A Villeneuve-d’Ascq, près de Lille, des élèves de Première générale du lycée Raymond-Queneau ont échangé pendant une heure, en cours d’éducation morale et civique.
« Qu’est-ce pour vous la liberté d’expression? Est-ce que vous vous sentez libres de vous exprimer dans la vie de tous les jours sans blesser les autres? A-t-on le droit de blasphémer? », a demandé Anne-Sophie Branque, professeure d’histoire-géographie de collège, à sa classe d’une vingtaine d’élèves de 15 ans.
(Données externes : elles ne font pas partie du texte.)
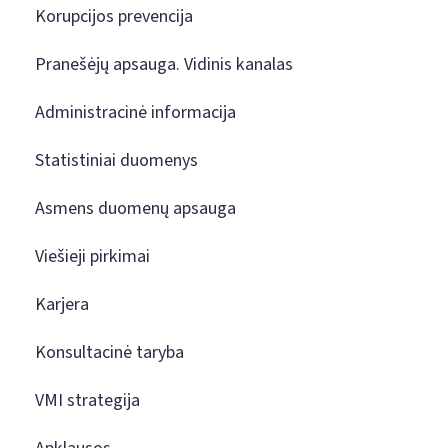
Korupcijos prevencija
Pranešėjų apsauga. Vidinis kanalas
Administracinė informacija
Statistiniai duomenys
Asmens duomenų apsauga
Viešieji pirkimai
Karjera
Konsultacinė taryba
VMI strategija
« Samuel Paty avait fait un cours en parlant du prophète », avance Chaymae, une élève de la classe. « Non, il a fait un cours sur la liberté d’expression en utilisant des caricatures de Charlie Hebdo en tant qu’exemple », reprend la professeure. « Attention à ce que vous avez comme information. Il ne faut surtout pas faire d »amalgame. On a dans nos cours la liberté pédagogique. Samuel Paty a fait son cours sans offenser l’autre », a-t-elle insisté.
Dans le lycée Jean de La Fontaine à Paris, un choeur d’élèves a entonné un chant baptisée « La ballade pour Samuel » dans l’auditorium, en présence du ministre. S’adressant aux élèves, M. Blanquer a expliqué que ce vendredi est « un jour grave » et aussi « un jour pour rendre hommage aux professeurs ».
Il a assuré les enseignants du soutien de « l’institution toute entière ». « Personne ne doit se sentir seul face à ce qui peut ressembler à une menace ou à une attaque », a-t-il dit.
Il a en revanche lancé une mise en garde: si ces hommages venaient à être perturbés, les élèves concernés seraient sanctionnés.
« C’est touchant, c’est poignant », a glissé Perla, 16 ans, en Première au lycée La Fontaine, qui a vécu l’hommage comme quelque chose de « super important », « surtout de le faire dans un établissement scolaire, pour les jeunes, la future génération ».
« On a été extrêmement touchés par (la mort) de Samuel Paty », a dit aussi sa professeure d’histoire-géo, Dominique Gamache, socieuse de travailler avec les élèves « pour consolider les valeurs de la République ».
« Rendre hommage dignement »
Sophie Vénétitay, secrétaire générale du Snes-FSU, premier syndicat du secondaire (collèges et lycées), explique qu’on « sent beaucoup d’émotion qui remonte chez les profs à la veille de cet hommage, face aux souvenirs et au choc que cela a représenté ». « Il y a une volonté des enseignants de vouloir lui rendre hommage dignement », dit l’enseignante.
Samedi, « dans l’entrée même du ministère, une plaque qui pour toujours rendra hommage à Samuel Paty sera inaugurée. Le Premier ministre viendra, ainsi que d’autres membres du gouvernement, avec les parents et la famille de Samuel Paty », a souligné M. Blanquer.
La famille sera ensuite reçue dans l’après-midi à l’Élysée par Emmanuel Macron.
En parallèle, un square Samuel-Paty sera également inauguré samedi face à la Sorbonne, lors d’une cérémonie que la mairie de Paris veut simple et recueillie.
Le 16 octobre 2020, ce professeur d’histoire-géographie de 47 ans avait été poignardé puis décapité à Eragny-sur-Oise (Val-d’Oise), à quelques centaines de mètres de son collège situé à Conflans-Sainte-Honorine (Yvelines). Le jeune assassin de 18 ans, un réfugié russe d’origine tchétchène qui lui reprochait d’avoir montré en classe des caricatures de Mahomet, avait été tué peu de temps après par la police.